Billboard Women in Music 2025
It’s alive!
“The Bride!,” Maggie Gyllenhaal’s punk rock take on Frankenstein’s monster and his betrothed, debuted a terrifying first look at CinemaCon on Tuesday as part of Warner Bros.’ presentation to theater owners. The $90 million-budgeted film stars Christian Bale as Frankenstein’s monster and Jessie Buckley as his undead love interest. Based on the footage that Gyllenhaal shared, their marriage is one that’s made in hell. After all, the movie’s newly revealed tagline is “Here comes the mother fucking bride.”
The gruesome first look, which hasn’t been made available to the public, opens with Buckley’s character falling down a staircase and breaking her bones as she lands sprawled out on the floor. She finds herself on the operating table, getting patched up, but only to function as a companion for a certain someone.

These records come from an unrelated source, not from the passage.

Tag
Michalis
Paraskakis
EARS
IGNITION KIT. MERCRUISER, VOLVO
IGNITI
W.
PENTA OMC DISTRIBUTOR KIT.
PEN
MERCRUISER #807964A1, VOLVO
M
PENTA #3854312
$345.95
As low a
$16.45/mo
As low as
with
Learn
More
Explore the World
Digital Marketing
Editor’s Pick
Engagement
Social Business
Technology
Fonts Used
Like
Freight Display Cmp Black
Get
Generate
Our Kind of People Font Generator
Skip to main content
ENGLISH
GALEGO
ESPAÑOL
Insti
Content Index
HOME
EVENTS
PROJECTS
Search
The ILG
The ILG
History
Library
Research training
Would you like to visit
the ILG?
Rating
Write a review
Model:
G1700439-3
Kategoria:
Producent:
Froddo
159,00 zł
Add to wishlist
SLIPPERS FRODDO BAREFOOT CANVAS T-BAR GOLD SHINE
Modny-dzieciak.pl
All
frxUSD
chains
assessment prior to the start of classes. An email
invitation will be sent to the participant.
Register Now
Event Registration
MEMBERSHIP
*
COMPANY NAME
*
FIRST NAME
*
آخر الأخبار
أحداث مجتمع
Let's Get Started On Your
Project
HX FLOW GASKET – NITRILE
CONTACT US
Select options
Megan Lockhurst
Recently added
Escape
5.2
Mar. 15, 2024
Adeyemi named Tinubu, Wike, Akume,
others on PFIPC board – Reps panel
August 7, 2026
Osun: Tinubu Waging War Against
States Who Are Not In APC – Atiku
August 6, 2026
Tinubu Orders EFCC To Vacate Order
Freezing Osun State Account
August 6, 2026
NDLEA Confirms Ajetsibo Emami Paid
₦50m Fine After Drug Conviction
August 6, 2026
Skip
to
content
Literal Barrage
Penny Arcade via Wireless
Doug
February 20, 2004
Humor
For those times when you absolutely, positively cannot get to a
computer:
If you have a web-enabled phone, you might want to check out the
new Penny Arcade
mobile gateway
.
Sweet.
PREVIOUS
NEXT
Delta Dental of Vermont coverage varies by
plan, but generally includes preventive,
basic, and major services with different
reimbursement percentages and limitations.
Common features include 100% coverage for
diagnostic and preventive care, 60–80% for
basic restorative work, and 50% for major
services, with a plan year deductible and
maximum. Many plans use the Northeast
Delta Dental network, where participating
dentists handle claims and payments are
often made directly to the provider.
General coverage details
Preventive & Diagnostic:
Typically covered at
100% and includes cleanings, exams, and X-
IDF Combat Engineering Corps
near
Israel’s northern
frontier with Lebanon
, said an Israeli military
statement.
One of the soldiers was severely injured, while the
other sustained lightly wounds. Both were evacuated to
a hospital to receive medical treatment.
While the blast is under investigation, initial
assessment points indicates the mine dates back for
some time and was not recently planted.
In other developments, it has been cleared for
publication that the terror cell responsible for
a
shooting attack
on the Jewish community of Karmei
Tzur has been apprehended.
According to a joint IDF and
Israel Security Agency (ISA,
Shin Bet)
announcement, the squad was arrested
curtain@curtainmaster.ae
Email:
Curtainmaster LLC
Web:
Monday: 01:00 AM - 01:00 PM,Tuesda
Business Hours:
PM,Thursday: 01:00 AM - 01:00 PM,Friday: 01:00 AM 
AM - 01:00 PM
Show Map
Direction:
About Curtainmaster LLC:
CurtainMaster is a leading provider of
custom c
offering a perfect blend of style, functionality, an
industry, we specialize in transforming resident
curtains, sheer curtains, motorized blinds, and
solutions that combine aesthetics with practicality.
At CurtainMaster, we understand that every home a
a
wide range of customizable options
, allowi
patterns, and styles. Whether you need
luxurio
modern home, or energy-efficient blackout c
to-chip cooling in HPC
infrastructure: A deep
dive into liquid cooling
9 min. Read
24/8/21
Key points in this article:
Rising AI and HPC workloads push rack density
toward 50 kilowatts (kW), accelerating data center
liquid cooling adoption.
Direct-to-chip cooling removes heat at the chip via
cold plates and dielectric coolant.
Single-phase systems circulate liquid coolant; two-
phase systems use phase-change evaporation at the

“It wasn’t any accident,” a voice says in the trailer of the Bride’s gnarly tumble. “They did it on purpose.”
Nevertheless, Frankenstein’s monster and bride strike up a diabolical romance — one that’s heavy on blood and violence.
“‘Till death do us part,” Bale’s monster declares in the maniacal footage. Buckley’s bride happens to agree: “There is nothing left to do now but live.”
Gyllenhaal, an Oscar-nominated actress whose work includes “Crazy Heart” and “The Dark Knight,” has become an acclaimed filmmaker. She directed and wrote 2021’s “The Lost Daughter,” earning an Academy Award nomination for its screenplay. “The Bride!” also features Penélope Cruz, Annette Bening, and Peter Sarsgaard, who is also Gyllenhaal’s husband.
After “The Lost Daughter,” Gyllenhaal described wanting her next movie to be “pop, big and radical” — even if she didn’t exactly know that would entail. Then, she saw a random man at a party who was sporting a “Bride of Frankenstein” tattoo.
“It hooked me, and I went home and watched the movie,” Gyllenhaal told the room of theater owners. “In the original ‘Bride of Frankenstein,’ the bride is in the movie for about three minutes, and she doesn’t speak, which could not be more different than our bride.”
Buckley, donning dark sunglasses, interjected of her take on the character: “She’s a bit naughty!”
In the 1935 film, Frankenstein just wanted a bride — any old bride would do. All of this got Gyllenhaal thinking… “What happens if his bride that comes back is beyond his wildest imagination and doesn’t fit into the box that he imagined for her or the box that the world’s imagined for her?”
Buckley likened their relationship to the kind of diabolical partners-in-crime in cinematic classics such as “Bonnie and Clyde” and “Wild at Heart.”
“The Bride!” isn’t the only movie about to hit theaters that’s inspired by Mary Shelley’s creature. In November, Netflix will release Guillermo del Toro’s “Frankenstein,” which stars Mia Goth and Oscar Isaac. Frankenstein is a venerable property, but more recent adaptations, such as “Mary Shelley’s Frankenstein” with Kenneth Branagh and Robert De Niro, and “Victor Frankenstein” with Daniel Radcliffe and James McAvoy, have struggled at the box office and with critics. It will be interesting to see how audiences respond to two films on similar subjects debuting within months of each other.
Warner Bros. will open “The Bride!” in theaters on March 6, 2026. It was originally slated to debut on September 26, 2025, but the studio pushed it back this week, giving it a little more distance from del Toro’s take.
During Warner Bros. presentation at CinemaCon, studio co-chairs Mike de Luca and Pam Abdy hyped up such movies as Paul Thomas Anderson’s “One Battle After Another,” director Ryan Coogler’s vampire thriller “Sinners” and “Final Destination: Bloodlines.”
“In the coming months,” Abdy said, “Warner Bros. Motion Picture Group will release movies spanning every genre, helmed by an enviable lineup of filmmakers and starring many of the most celebrated actors of their generation.”